Task A:
Please copy the section of the JSON formatting text from "const obj = JSON.parse(pretty);" up to and including "Chinese character display.", keeping its wording unchanged.
Task B:
Name every constant declared with `const` in the JSON formatting text.

### Selected passage ###

JavaScript: Format JSON using JSON.stringify

javascript

The third parameter of browser and Node.js built-in JSON.stringify specifies indentation, the most common programmatic way to format JSON.

const data = { name: '张三', age: 25, tags: ['a', 'b'] };

// Beautify: third parameter is indentation spaces (can also pass '\t' for Tab)
const pretty = JSON.stringify(data, null, 2);
console.log(pretty);

// Minify: omit the third parameter to get the most compact single line
const mini = JSON.stringify(data);
console.log(mini); // {"name":"张三","age":25,"tags":["a","b"]}

// Parse string to object (validates syntax, throws SyntaxError if invalid)
const obj = JSON.parse(pretty);

Python: Format using the json module

python

Python's standard library json uses indent and ensure_ascii parameters to control indentation and Chinese character display.

### Given records ###

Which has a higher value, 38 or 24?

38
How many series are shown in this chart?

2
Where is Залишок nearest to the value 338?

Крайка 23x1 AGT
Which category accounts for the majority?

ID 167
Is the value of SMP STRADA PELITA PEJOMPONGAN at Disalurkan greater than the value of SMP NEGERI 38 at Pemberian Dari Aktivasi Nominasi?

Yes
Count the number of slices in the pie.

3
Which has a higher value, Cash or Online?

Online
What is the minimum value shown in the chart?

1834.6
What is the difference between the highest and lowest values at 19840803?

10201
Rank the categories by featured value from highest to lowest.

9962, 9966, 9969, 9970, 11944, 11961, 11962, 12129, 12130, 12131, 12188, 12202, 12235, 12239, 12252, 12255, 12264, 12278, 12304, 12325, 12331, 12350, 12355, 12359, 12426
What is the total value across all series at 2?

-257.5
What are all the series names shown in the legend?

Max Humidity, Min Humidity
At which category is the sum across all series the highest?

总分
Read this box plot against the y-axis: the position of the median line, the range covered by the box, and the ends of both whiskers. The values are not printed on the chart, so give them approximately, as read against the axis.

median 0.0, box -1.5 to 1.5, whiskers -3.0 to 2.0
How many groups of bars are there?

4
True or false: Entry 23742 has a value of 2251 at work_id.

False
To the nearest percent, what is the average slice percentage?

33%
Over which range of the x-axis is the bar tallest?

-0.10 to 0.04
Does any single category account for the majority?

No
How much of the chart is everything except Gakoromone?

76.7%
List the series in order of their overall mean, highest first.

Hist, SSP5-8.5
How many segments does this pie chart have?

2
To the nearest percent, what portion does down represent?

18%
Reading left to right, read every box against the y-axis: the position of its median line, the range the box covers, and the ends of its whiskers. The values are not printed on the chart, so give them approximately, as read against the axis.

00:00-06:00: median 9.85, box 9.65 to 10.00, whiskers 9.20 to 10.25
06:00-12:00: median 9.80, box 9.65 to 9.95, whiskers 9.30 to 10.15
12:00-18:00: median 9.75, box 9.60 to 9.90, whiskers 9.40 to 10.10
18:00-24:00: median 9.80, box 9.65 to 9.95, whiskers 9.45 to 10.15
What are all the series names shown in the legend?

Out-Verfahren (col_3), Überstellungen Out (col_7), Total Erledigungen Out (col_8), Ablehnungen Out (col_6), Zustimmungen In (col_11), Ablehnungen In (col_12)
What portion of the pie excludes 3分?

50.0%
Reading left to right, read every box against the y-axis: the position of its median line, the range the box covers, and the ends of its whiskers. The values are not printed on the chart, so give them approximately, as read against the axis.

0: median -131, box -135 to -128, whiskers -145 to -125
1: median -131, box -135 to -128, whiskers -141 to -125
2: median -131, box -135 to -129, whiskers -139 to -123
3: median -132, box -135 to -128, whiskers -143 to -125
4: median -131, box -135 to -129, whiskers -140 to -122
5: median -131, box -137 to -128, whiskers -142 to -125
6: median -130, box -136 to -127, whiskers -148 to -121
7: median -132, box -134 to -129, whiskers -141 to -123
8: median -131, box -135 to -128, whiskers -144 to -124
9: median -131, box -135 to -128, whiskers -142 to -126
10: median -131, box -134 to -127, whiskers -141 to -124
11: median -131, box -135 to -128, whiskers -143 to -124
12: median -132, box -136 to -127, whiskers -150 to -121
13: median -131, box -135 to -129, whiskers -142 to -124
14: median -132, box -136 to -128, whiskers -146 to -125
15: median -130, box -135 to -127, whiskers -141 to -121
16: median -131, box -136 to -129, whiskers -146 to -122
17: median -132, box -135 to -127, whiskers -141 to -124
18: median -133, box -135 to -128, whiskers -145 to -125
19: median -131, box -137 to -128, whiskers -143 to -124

###

Answer box A:
const obj = JSON.parse(pretty);

Python: Format using the json module

python

Python's standard library json uses indent and ensure_ascii parameters to control indentation and Chinese character display.

Answer box B:
data, pretty, mini, obj